“Now no chastening for the present seemeth to be joyous but grievous.” The words used here are real important to help us understand how correction needs to work. The word grievous, or to grieve, usually has to do with a loss. It is not just the thought of a loss, but dealing with the finality of a loss. When it refers to a thought about a loved one who we have lost, it has a finality, but there is a grief associated with that “finality” that we have to work through. You can’t just turn grief off. Sometimes people have to see the person who has died in their dead state because it helps them in their mind to accept the fact that it has happened. If someone is taken away and you don’t know what has happened to them, you feel terrible and you are often wondering what ever happened to them. This often happens with prisoners of war. Not knowing what has happened to them prevents the finality or closure that we need, and it can lead to many troubling thoughts.
In dealing with the finality of a loss, the grieving can go on for quite some time. The returning memories can bring back the grieving again. It is healthy to go through the grieving time, and not to try to sidestep it.
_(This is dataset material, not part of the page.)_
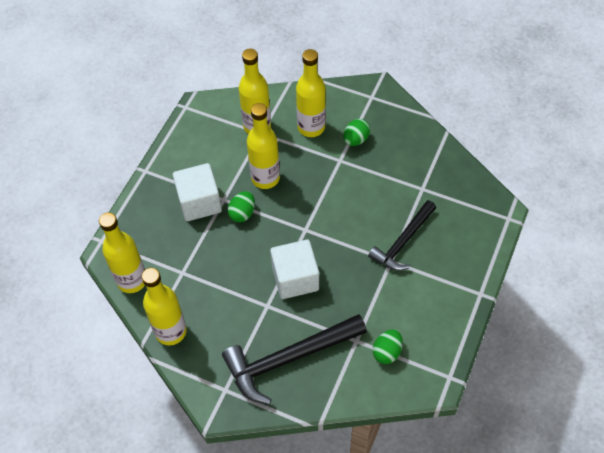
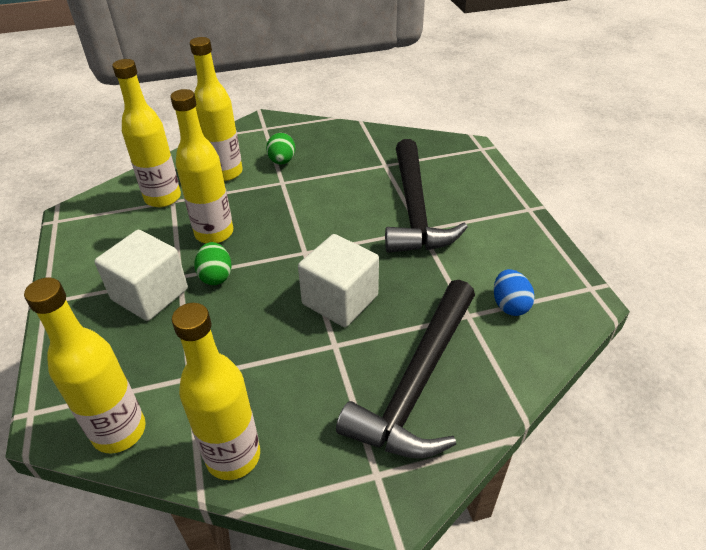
camera: 40 degrees left, 15 degrees down
(387, 352) = (509, 305): green egg -> blue egg
(403, 242) = (414, 210): black hammer -> black hammer, size x1.52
Now back to the scripture’s thought “Now no chastening for the present seemeth to be joyous, but grievous…” In the chastening of the Lord, He will bring something he is correcting us for keenly to our attention. If the Lord puts his finger on something, we must accept it as “final”. There needs to be a finality about it, or else we will not properly grieve through it, and healing will not come. The enemy of our soul will try to work in a way that seems to create a confusion, but when the Lord corrects there’s a clear finality about it. If we don’t accept the Lord’s “finger”, we will not go through the grieving process correctly – and consequently we will not receive the spiritual healing we need.